Figure A1 compares the calibration of the GP, RF, and ENS models, which all generate probabilities close to the optimal curve. Whilst, seemingly the calibrated RF model (using Isotonic Regression) gives more optimal predictions than the GP and ENS models, this result is based on the CONS test set (which is the same as the training distribution where both CheXpert and NegBio labels agree). However, both the GP and ENS are slightly less optimal. ENS is a neural model, and these models are known for poor calibration even when they exhibit very good performance (Guo et al., 2017) like in our case (see Table 1 where ENS shows the best performance for CONSTest).
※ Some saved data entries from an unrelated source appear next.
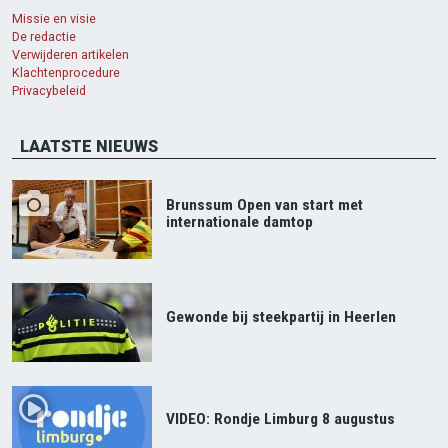
Missie en visie
De redactie
Verwijderen artikelen
Klachtenprocedure
Privacybeleid
LAATSTE NIEUWS
Brunssum Open van start met
internationale damtop
Gewonde bij steekpartij in Heerlen
VIDEO: Rondje Limburg 8 augustus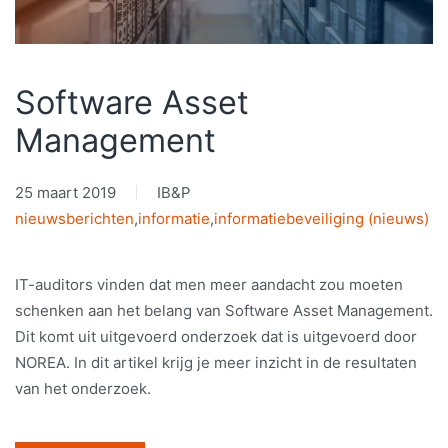
Software Asset
Management
25 maart 2019
IB&P
nieuwsberichten
,
informatie
,
informatiebeveiliging (nieuws)
IT-auditors vinden dat men meer aandacht zou moeten
schenken aan het belang van Software Asset Management.
Dit komt uit uitgevoerd onderzoek dat is uitgevoerd door
NOREA. In dit artikel krijg je meer inzicht in de resultaten
van het onderzoek.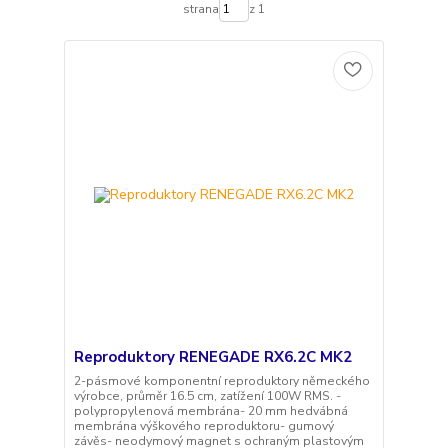
strana
z 1
Reproduktory RENEGADE RX6.2C MK2
2-pásmové komponentní reproduktory německého
výrobce, průměr 16.5 cm, zatížení 100W RMS. -
polypropylenová membrána- 20 mm hedvábná
membrána výškového reproduktoru- gumový
závěs- neodymový magnet s ochraným plastovým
GP generalizes better across labellers, and hence, the GP overfits less to CONS specifically, when compared to RF.

Figure A1

Figure A1. Reliability diagram for the CONSTest set: fraction of positives (y-axis) vs. mean predicted value (x-axis).
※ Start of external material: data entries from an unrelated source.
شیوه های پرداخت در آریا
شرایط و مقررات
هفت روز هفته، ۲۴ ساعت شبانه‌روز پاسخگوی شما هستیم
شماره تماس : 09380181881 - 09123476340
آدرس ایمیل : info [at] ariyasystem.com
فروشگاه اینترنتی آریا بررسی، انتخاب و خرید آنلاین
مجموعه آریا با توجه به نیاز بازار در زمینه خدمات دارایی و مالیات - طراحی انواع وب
Examples of false negatives

A data point from consistent test set labeled Positive classified as Negative, (paraphrased)

AGAIN MILD PROMINENCE OF THE PULMONARY INTERSTITIAL MARKINGS SUGGESTIVE OF PULMONARY OEDEMA, STABLE. SUBSEGMENTAL ATELECTASIS AT THE LUNG BASES. THERE IS NO DEFINITE CONSOLIDATION. NO PNEUMOTHORACES ARE SEEN.

A data point from inconsistent test set labeled Positive classified as Negative, (paraphrased)

THE PATIENT IS STATUS POST DUAL-LEAD LEFT-SIDED AICD WITH LEADS EXTENDING TO THE EXPECTED POSITIONS OF THE RIGHT ATRIUM AND RIGHT VENTRICLE. PATIENT IS STATUS POST MEDIAN STERNOTOMY. THERE IS PROMINENCE OF THE CENTRAL PULMONARY VASCULATURE SUGGESTING MILD OEDEMA/VASCULAR CONGESTION. THE CARDIAC SILHOUETTE REMAINS QUITE ENLARGED. DIFFICULT TO EXCLUDE SMALL PLEURAL EFFUSIONS. THERE IS BIBASILAR ATELECTASIS. NO DISCRETE FOCAL CONSOLIDATION IS SEEN, ALTHOUGH OPACITY AT THE LUNG BASES PROJECTED ON THE LATERAL VIEW WHILE MAY BE DUE TO OVERLYING SOFT TISSUES, CONSOLIDATION IS DIFFICULT TO EXCLUDE.